Starred review from February 1, 2020

DEBUT In under 200 pages, Canadian poet Thammavongsa showcases 14 spectacular stories in her fiction debut. Born to Lao parents in a Thai refugee camp and raised and educated in Toronto, Thammavongsa parses her own culturally amalgamated heritage through most of her narratives here, some previously published. The collection opens with the Commonwealth Short Story Prize short-listed title story, a poignant, eyes-wide-open exploration of a young girl's embarrassed realization of how little her immigrant father seems to know. Other lingering standouts are many, including the 2019 O. Henry-prized "Slingshot," which introduces a did-that-really-happen relationship between a 70-year-old woman and her 32-year-old neighbor; "Randy Travis," in which the famous singer unknowingly plays a vital role in a refugee family's lives; "Mani Pedi," about a would-be boxer who becomes a popular worker in his sister's nail salon; "Edge of the World," about a daughter who recalls the circumstances of her missing mother's distinct laugh; and "You Are So Embarrassing," in which a mother's only contact with her adult daughter is to observe her life from afar. VERDICT Cosmopolitan aficionados of pristine short fiction--think Paul Yoon, Jhumpa Lahiri, and Phil Klay--will want to read. [See Prepub Alert, 10/7/19.] --Terry Hong, Smithsonian BookDragon, Washington, DC

Copyright 2020 Library Journal, LLC Used with permission.

++++++++++

### [WRITTEN PROBLEM]
Translate this sentence from the book review into Spanish: "The collection opens with the Commonwealth Short Story Prize short-listed title story, a poignant, eyes-wide-open exploration of a young girl's embarrassed realization of how little her immigrant father seems to know." The material comes from a separate, unrelated source.

### [DATA PROVIDED]
++++++++++

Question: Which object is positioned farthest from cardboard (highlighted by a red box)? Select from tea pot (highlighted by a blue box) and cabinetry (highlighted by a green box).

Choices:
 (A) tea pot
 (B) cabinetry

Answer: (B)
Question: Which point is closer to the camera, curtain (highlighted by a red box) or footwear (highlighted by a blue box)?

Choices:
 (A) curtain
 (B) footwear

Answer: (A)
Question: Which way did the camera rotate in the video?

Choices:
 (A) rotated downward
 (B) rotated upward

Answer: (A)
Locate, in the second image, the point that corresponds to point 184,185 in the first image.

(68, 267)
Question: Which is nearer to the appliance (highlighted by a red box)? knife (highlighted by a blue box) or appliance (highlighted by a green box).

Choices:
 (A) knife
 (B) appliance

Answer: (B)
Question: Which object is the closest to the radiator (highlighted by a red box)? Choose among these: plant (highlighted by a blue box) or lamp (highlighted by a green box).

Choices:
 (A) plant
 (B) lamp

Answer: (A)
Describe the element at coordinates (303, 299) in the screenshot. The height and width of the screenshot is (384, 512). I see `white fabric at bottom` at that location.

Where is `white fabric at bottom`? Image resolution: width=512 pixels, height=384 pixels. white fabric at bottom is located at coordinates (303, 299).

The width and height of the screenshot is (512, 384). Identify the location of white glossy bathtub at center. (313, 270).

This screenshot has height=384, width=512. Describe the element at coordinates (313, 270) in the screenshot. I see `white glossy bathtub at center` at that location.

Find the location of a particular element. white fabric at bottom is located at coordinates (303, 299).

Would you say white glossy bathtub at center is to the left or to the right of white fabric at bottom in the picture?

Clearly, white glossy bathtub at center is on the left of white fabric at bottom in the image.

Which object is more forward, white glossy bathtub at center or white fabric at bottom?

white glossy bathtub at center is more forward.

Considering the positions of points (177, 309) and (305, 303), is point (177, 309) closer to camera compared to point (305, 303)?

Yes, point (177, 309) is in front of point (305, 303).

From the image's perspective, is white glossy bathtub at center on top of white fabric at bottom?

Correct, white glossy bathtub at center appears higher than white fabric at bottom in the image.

++++++++++

### [SOLUTION TO THIS EXERCISE]
La colección se abre con el relato que le da título, finalista del Commonwealth Short Story Prize, una exploración conmovedora y lúcida de cómo una niña se da cuenta, avergonzada, de lo poco que parece saber su padre inmigrante.